**INFORMATION SHOWN:**
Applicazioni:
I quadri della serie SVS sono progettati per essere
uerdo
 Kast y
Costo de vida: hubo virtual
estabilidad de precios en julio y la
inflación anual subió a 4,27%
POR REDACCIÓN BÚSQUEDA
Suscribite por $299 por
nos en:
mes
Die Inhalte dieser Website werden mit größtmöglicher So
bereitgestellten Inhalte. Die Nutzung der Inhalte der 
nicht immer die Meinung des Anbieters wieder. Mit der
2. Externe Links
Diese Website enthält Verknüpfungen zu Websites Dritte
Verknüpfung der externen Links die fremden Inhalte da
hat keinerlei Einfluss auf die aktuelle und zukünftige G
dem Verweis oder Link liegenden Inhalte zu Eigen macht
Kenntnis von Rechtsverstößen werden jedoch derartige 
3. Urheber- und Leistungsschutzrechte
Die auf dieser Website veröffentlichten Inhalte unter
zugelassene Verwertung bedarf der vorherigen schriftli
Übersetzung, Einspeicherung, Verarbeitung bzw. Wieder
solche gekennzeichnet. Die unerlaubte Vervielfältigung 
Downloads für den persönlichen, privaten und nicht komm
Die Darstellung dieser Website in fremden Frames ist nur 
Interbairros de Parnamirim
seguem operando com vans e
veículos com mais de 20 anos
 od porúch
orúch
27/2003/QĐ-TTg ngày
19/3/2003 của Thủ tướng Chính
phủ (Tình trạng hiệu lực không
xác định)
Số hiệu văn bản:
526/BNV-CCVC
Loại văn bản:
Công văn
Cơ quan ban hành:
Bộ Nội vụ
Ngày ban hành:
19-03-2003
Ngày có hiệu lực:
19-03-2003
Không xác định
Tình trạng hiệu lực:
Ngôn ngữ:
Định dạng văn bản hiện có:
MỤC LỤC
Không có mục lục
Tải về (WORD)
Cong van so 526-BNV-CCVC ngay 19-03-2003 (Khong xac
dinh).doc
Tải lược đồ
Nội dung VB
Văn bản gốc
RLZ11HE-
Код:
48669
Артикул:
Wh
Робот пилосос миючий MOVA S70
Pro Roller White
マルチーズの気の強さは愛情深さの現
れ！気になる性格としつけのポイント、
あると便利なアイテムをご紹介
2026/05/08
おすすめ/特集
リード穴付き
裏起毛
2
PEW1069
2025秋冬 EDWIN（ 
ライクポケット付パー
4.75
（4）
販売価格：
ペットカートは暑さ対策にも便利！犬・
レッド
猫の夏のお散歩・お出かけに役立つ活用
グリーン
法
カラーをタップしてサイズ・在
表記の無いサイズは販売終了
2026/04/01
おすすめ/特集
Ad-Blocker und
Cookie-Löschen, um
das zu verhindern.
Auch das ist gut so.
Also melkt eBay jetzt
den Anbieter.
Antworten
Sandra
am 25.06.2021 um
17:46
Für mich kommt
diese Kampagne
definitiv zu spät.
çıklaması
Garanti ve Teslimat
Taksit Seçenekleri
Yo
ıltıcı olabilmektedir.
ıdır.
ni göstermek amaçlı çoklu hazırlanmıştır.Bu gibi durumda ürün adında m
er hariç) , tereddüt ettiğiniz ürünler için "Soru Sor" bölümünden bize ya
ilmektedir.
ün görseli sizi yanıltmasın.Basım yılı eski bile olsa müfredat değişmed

**EXERCISE BRIEF:**
Write out all of the lines above, character for character.

**RESPONSE TO THIS TASK:**
Applicazioni:
I quadri della serie SVS sono progettati per essere
uerdo
 Kast y
Costo de vida: hubo virtual
estabilidad de precios en julio y la
inflación anual subió a 4,27%
POR REDACCIÓN BÚSQUEDA
Suscribite por $299 por
nos en:
mes
Die Inhalte dieser Website werden mit größtmöglicher So
bereitgestellten Inhalte. Die Nutzung der Inhalte der 
nicht immer die Meinung des Anbieters wieder. Mit der
2. Externe Links
Diese Website enthält Verknüpfungen zu Websites Dritte
Verknüpfung der externen Links die fremden Inhalte da
hat keinerlei Einfluss auf die aktuelle und zukünftige G
dem Verweis oder Link liegenden Inhalte zu Eigen macht
Kenntnis von Rechtsverstößen werden jedoch derartige 
3. Urheber- und Leistungsschutzrechte
Die auf dieser Website veröffentlichten Inhalte unter
zugelassene Verwertung bedarf der vorherigen schriftli
Übersetzung, Einspeicherung, Verarbeitung bzw. Wieder
solche gekennzeichnet. Die unerlaubte Vervielfältigung 
Downloads für den persönlichen, privaten und nicht komm
Die Darstellung dieser Website in fremden Frames ist nur 
Interbairros de Parnamirim
seguem operando com vans e
veículos com mais de 20 anos
 od porúch
orúch
27/2003/QĐ-TTg ngày
19/3/2003 của Thủ tướng Chính
phủ (Tình trạng hiệu lực không
xác định)
Số hiệu văn bản:
526/BNV-CCVC
Loại văn bản:
Công văn
Cơ quan ban hành:
Bộ Nội vụ
Ngày ban hành:
19-03-2003
Ngày có hiệu lực:
19-03-2003
Không xác định
Tình trạng hiệu lực:
Ngôn ngữ:
Định dạng văn bản hiện có:
MỤC LỤC
Không có mục lục
Tải về (WORD)
Cong van so 526-BNV-CCVC ngay 19-03-2003 (Khong xac
dinh).doc
Tải lược đồ
Nội dung VB
Văn bản gốc
RLZ11HE-
Код:
48669
Артикул:
Wh
Робот пилосос миючий MOVA S70
Pro Roller White
マルチーズの気の強さは愛情深さの現
れ！気になる性格としつけのポイント、
あると便利なアイテムをご紹介
2026/05/08
おすすめ/特集
リード穴付き
裏起毛
2
PEW1069
2025秋冬 EDWIN（ 
ライクポケット付パー
4.75
（4）
販売価格：
ペットカートは暑さ対策にも便利！犬・
レッド
猫の夏のお散歩・お出かけに役立つ活用
グリーン
法
カラーをタップしてサイズ・在
表記の無いサイズは販売終了
2026/04/01
おすすめ/特集
Ad-Blocker und
Cookie-Löschen, um
das zu verhindern.
Auch das ist gut so.
Also melkt eBay jetzt
den Anbieter.
Antworten
Sandra
am 25.06.2021 um
17:46
Für mich kommt
diese Kampagne
definitiv zu spät.
çıklaması
Garanti ve Teslimat
Taksit Seçenekleri
Yo
ıltıcı olabilmektedir.
ıdır.
ni göstermek amaçlı çoklu hazırlanmıştır.Bu gibi durumda ürün adında m
er hariç) , tereddüt ettiğiniz ürünler için "Soru Sor" bölümünden bize ya
ilmektedir.
ün görseli sizi yanıltmasın.Basım yılı eski bile olsa müfredat değişmed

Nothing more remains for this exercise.